Ces dortoirs urbains provoquent aussi des nuisances réelles, bruit et déjections, et font l'objet d'arrêtés locaux. Le statut réglementaire de l'étourneau sansonnet n'est pas identique à celui des passereaux strictement protégés et varie selon les départements et les périodes. Avant toute intervention, renseignez-vous auprès des services de l'État compétents.
À l'échelle d'un jardin, la question ne se pose pas dans ces termes. Un ou deux couples nicheurs sous une toiture ne créent aucun problème sérieux, et les allées et venues des adultes chargés de larves sont un très bon indicateur de la santé du sol alentour, ces oiseaux prélevant énormément d'invertébrés dans les pelouses.
Questions fréquentes
Quel diamètre de trou l'étourneau peut-il franchir ?
Il passe dès trente-quatre millimètres, et les nichoirs qui lui sont destinés sont généralement percés à quarante-cinq millimètres. C'est la raison pour laquelle les nichoirs à mésanges sont limités à vingt-huit ou trente-deux millimètres : au-delà, l'étourneau entre et occupe la place avant les espèces plus petites.
Comment empêcher les étourneaux de vider la mangeoire ?
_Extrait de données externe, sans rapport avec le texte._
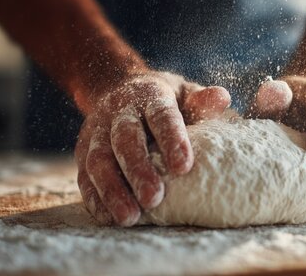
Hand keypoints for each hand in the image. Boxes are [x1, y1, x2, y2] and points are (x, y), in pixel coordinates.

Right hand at [74, 71, 230, 225]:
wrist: (119, 88)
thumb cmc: (164, 99)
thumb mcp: (184, 92)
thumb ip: (201, 100)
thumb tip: (222, 97)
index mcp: (148, 94)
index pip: (160, 115)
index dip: (171, 139)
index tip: (184, 167)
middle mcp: (118, 111)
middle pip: (125, 139)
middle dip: (138, 170)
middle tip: (155, 198)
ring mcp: (96, 131)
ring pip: (99, 159)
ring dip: (113, 189)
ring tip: (130, 217)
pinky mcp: (83, 150)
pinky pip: (85, 174)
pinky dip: (95, 196)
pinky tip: (107, 217)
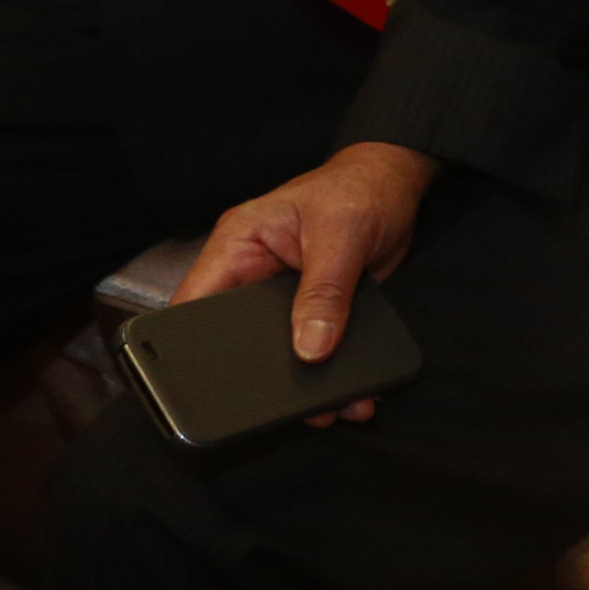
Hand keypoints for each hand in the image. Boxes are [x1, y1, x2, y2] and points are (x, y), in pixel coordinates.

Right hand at [174, 140, 438, 416]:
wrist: (398, 180)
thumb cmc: (362, 187)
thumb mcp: (342, 234)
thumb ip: (325, 290)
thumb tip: (311, 347)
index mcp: (238, 247)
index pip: (194, 305)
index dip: (190, 347)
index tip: (206, 385)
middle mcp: (252, 274)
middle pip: (236, 338)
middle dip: (260, 377)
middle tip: (286, 409)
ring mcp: (281, 295)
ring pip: (278, 350)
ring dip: (304, 381)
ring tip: (330, 409)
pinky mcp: (312, 308)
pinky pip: (312, 346)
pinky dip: (329, 370)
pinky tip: (351, 393)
Utilisez une mangeoire ou un porte-boules à cage grillagée, dont la maille laisse passer les petits passereaux et bloque les oiseaux corpulents. Vous pouvez aussi proposer en parallèle un plateau au sol garni de restes bon marché, qui occupe la bande. Les chasser à la main ne donne aucun résultat durable.
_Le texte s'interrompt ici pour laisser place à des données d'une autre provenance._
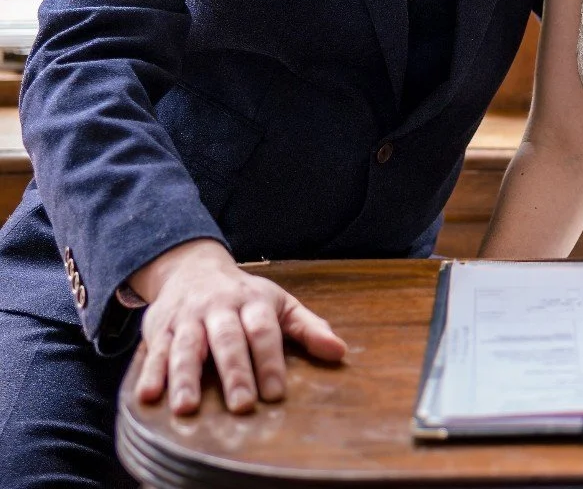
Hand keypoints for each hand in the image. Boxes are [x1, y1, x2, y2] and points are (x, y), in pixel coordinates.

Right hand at [131, 239, 346, 414]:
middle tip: (242, 405)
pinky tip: (149, 395)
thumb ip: (308, 328)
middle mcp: (220, 308)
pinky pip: (155, 351)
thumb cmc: (244, 294)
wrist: (193, 267)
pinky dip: (151, 372)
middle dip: (235, 372)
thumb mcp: (279, 303)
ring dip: (186, 377)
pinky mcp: (161, 329)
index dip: (270, 361)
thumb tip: (340, 352)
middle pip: (227, 339)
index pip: (263, 331)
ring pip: (188, 346)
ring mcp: (188, 318)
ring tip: (187, 408)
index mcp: (253, 302)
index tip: (276, 393)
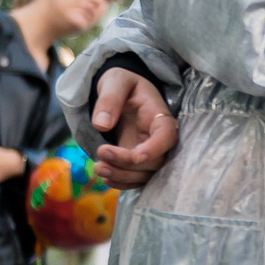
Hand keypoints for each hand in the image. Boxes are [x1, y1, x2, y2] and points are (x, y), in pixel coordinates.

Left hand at [91, 69, 178, 187]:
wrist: (120, 92)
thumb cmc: (122, 83)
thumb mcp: (115, 81)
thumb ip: (109, 99)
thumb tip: (101, 125)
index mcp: (159, 117)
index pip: (166, 137)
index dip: (154, 150)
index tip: (134, 156)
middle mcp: (158, 138)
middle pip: (156, 161)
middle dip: (129, 165)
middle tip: (101, 157)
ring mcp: (150, 152)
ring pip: (146, 174)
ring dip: (123, 177)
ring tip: (98, 169)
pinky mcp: (137, 161)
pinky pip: (136, 178)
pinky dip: (122, 182)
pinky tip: (105, 178)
Étourneau ou merle, comment les distinguer ?
Regardez la démarche et la queue. L'étourneau marche à pas rapides, il est trapu, à queue courte, moucheté en hiver et à reflets métalliques au printemps. Le merle avance par bonds, il est plus grand, d'un noir mat uniforme, avec un bec orange, un cercle oculaire jaune et une queue nettement plus longue.
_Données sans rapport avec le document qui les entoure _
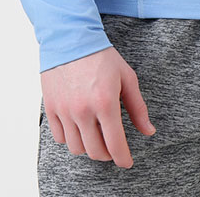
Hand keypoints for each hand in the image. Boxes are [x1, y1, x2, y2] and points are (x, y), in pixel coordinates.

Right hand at [41, 46, 156, 168]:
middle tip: (113, 146)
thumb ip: (138, 107)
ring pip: (76, 148)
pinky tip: (79, 127)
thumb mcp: (126, 77)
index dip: (123, 158)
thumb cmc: (101, 56)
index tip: (127, 162)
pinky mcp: (50, 108)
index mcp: (105, 103)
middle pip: (95, 151)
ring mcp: (64, 111)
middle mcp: (83, 111)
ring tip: (96, 135)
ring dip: (89, 147)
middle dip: (107, 154)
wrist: (70, 38)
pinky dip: (70, 138)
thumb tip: (149, 131)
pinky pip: (60, 138)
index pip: (115, 144)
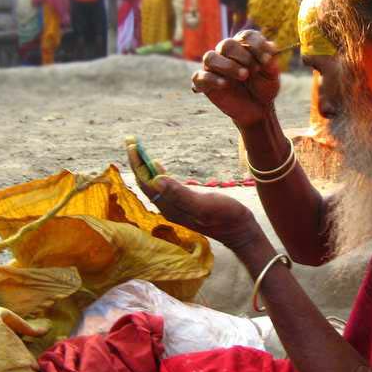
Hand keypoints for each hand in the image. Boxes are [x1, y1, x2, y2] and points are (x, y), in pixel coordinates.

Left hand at [127, 145, 262, 251]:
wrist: (240, 231)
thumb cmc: (226, 216)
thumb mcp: (204, 204)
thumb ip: (180, 194)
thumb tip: (156, 179)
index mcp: (170, 206)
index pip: (145, 183)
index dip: (137, 164)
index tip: (131, 145)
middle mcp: (168, 207)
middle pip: (145, 183)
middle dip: (137, 162)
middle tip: (131, 141)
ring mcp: (175, 206)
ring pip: (153, 184)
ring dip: (145, 167)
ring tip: (139, 149)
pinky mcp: (184, 204)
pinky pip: (163, 187)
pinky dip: (157, 173)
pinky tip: (158, 165)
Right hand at [194, 30, 280, 128]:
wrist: (258, 108)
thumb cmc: (263, 87)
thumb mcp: (271, 76)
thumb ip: (271, 63)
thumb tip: (270, 48)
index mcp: (243, 45)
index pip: (245, 36)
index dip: (256, 45)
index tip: (267, 59)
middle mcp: (226, 53)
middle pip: (226, 44)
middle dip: (243, 56)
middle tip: (255, 69)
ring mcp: (214, 68)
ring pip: (210, 57)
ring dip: (228, 65)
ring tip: (244, 76)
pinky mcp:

L'étourneau est-il un oiseau protégé ?
Son statut réglementaire diffère de celui des passereaux strictement protégés et varie selon les départements et les périodes. Il fait l'objet d'arrêtés spécifiques, notamment en lien avec les dortoirs urbains et les dégâts agricoles. Avant toute intervention sur un nid ou un dortoir, renseignez-vous auprès des services de l'État compétents de votre département.